Please add Odds Ratios for the prognostic factors, including 95% Confidence intervals and interpret accordingly.
Comments on the Quality of English LanguagePlease rework the manuscript to be more concise, especially in the methods and results sections.
l. 246: prospective. There are more typos in the manuscript. Please go trough the document carefully.
Author Response
In reply to “Please add Odds Ratios for the prognostic factors, including 95% Confidence intervals and interpret accordingly.” The authors thanks you for your feedback. The odds ratios for prognostic factors, including 95% confidence intervals, are reported in the manuscript: In particular in Table 4.a. and 4.b. (survival at the 28-day threshold) and tables 5.a. and 5.b. (survival at the 90-day threshold). Furthermore, the authors have detailed the results obtained in the results paragraph. “The 28-day threshold model For the first model without the terminal state (Table 4.a), for each additional year of age, the odds of survival decrease by approximately 4.9%. Lactate ≥2.5 mmol/L significantly reduces the odds of survival (approximately a 76% reduction), and each additional point in NEWS2 reduces the odds of survival by approximately 20%. For the second model that includes the terminal state (Table 4.b), terminally ill patients have a survival odds reduced by approximately 70% compared to non-terminal patients. Each additional year reduces the odds of survival by approximately 5.4%. Lactate ≥2.5 mmol/L significantly reduces the odds of survival (approximately a 76% reduction), and each additional point in NEWS2 reduces the odds of survival by approximately 18.6%. The 90-day threshold model For the model without the terminal state (Table 5.a), for each additional year of age, the odds of survival decrease by approximately 4.1%. Lactate levels ≥2.5 mmol/L significantly reduce the odds of survival (approximately a 58% reduction), and each additional point in NEWS2 reduces the odds of survival by approximately 17.9%.Because the model includes the terminal state (Table 5.b), terminally ill patients have a survival probability reduced by approximately 74.9% compared to non-terminal patients.
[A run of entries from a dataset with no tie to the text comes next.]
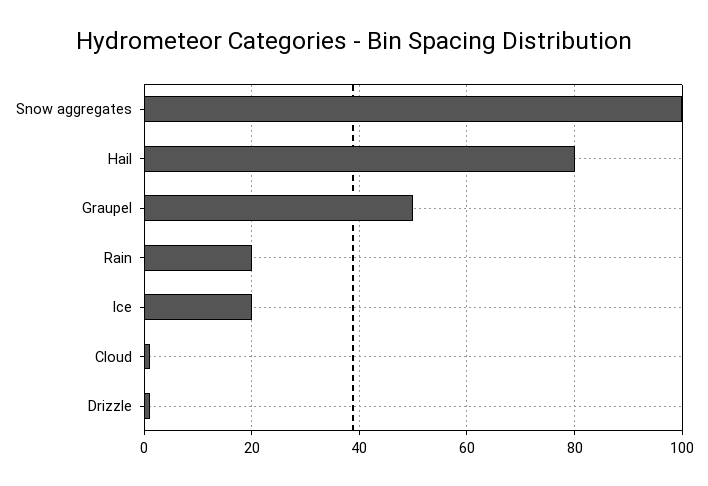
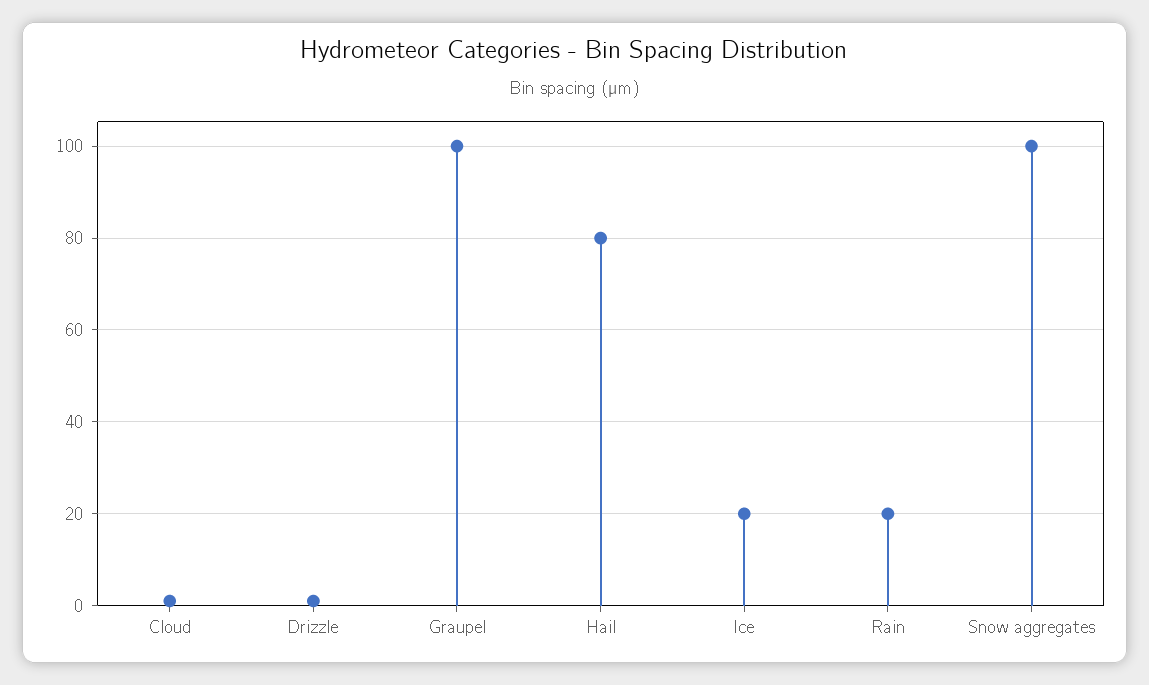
  {
    "Snow aggregates": 100,
    "Hail": 80,
-   "Graupel": 50,
+   "Graupel": 100,
    "Rain": 20,
    "Ice": 20,
    "Cloud": 0,
    "Drizzle": 0
  }

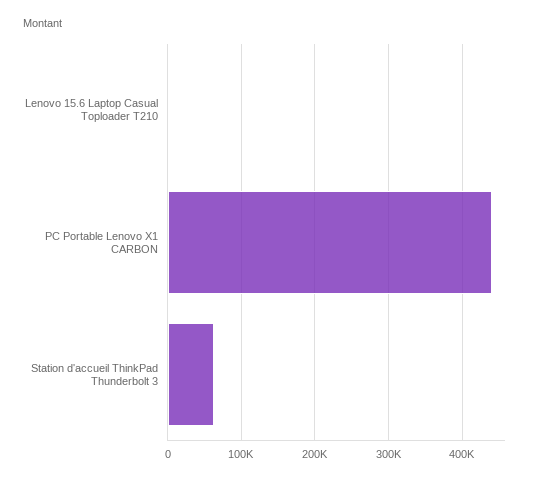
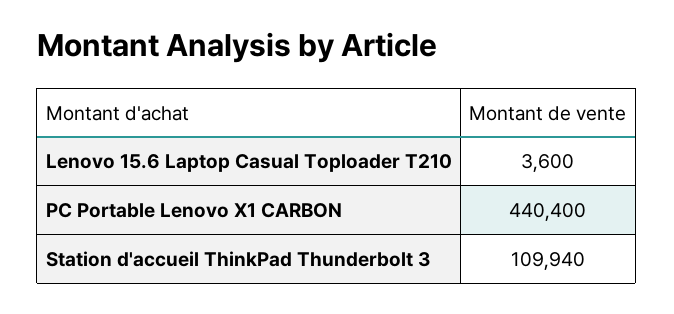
  {
    "Lenovo 15.6 Laptop Casual Toploader T210": 3600,
    "PC Portable Lenovo X1 CARBON": 440400,
-   "Station d'accueil ThinkPad Thunderbolt 3": 60000
+   "Station d'accueil ThinkPad Thunderbolt 3": 109940
  }

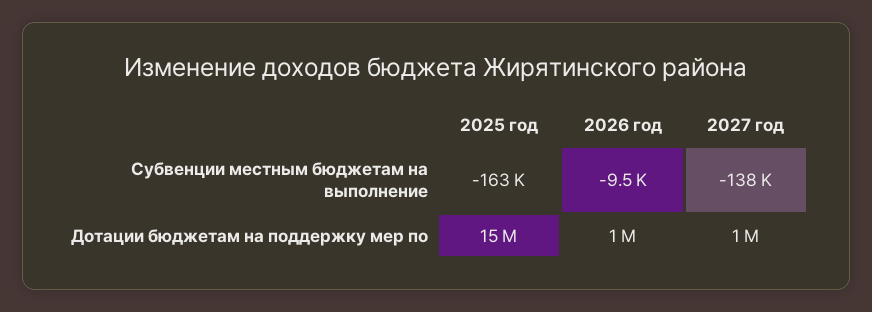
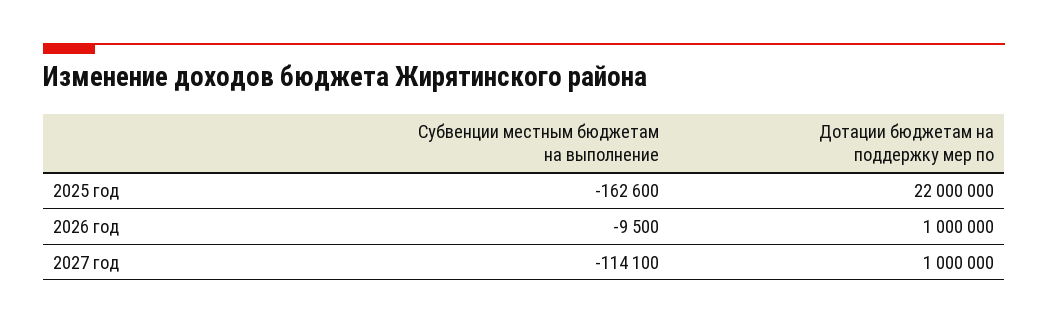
  {
    "2025 год": {
      "Субвенции местным бюджетам на выполнение": -162600,
-     "Дотации бюджетам на поддержку мер по": 15000000
+     "Дотации бюджетам на поддержку мер по": 22000000
    },
    "2026 год": {
      "Субвенции местным бюджетам на выполнение": -9500,
      "Дотации бюджетам на поддержку мер по": 1000000
    },
    "2027 год": {
-     "Субвенции местным бюджетам на выполнение": -138000,
+     "Субвенции местным бюджетам на выполнение": -114100,
      "Дотации бюджетам на поддержку мер по": 1000000
    }
  }

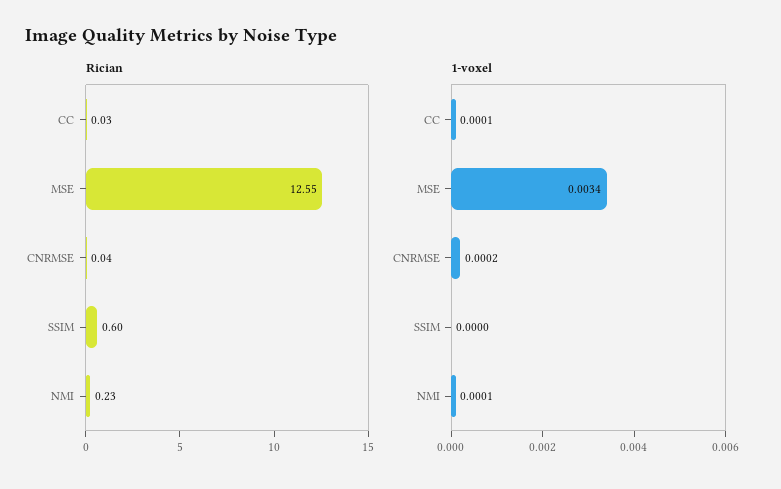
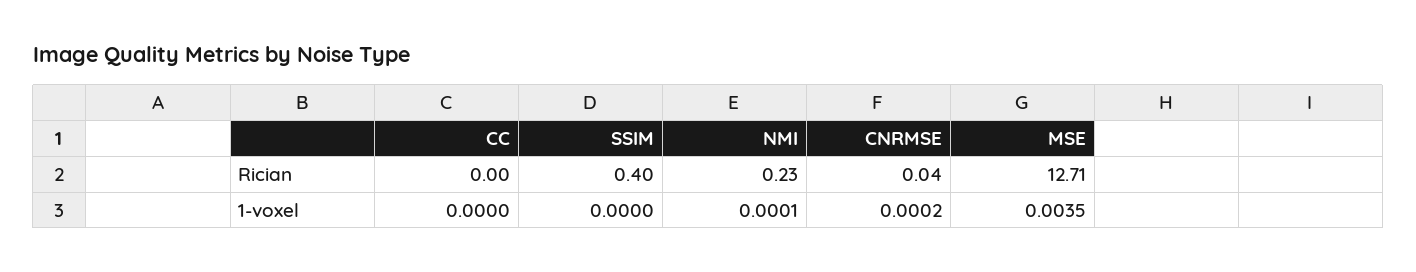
  {
    "Rician": {
-     "CC": 0.03,
+     "CC": 0,
-     "MSE": 12.55,
+     "MSE": 12.71,
      "CNRMSE": 0.04,
-     "SSIM": 0.6,
+     "SSIM": 0.4,
      "NMI": 0.23
    },
    "1-voxel": {
-     "CC": 0.0001,
+     "CC": 0,
-     "MSE": 0.0034,
+     "MSE": 0.0035,
      "CNRMSE": 0.0002,
      "SSIM": 0,
      "NMI": 0.0001
    }
  }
Each additional year reduces the odds of survival by approximately 4.3%. Lactate levels ≥2.5 mmol/L significantly reduce the odds of survival (approximately a 56.2% reduction), and each additional point in NEWS2 reduces the odds of survival by approximately 16.4%.
In reply to “Comments on the Quality of English Language” The authors have used "Rapid English Editing" to improve the English language, as suggested by the editor. The final version will be edited by the program provided by the journal.
In reply to “Please rework the manuscript to be more concise, especially in the methods and results sections.” The authors better integrated the results and tried to synthesize them, without altering the objectives of the study in accordance with what was requested by the other reviewer.
In reply to L. 246: prospective. There are more typos in the manuscript. Please go through the document carefully. “The authors state that this word has been removed from the submitted version (highlighted in red ). They also carefully reread the manuscript and improved the writing”.
The figures are extracted from the statistics program and therefore it is not possible to improve the image quality.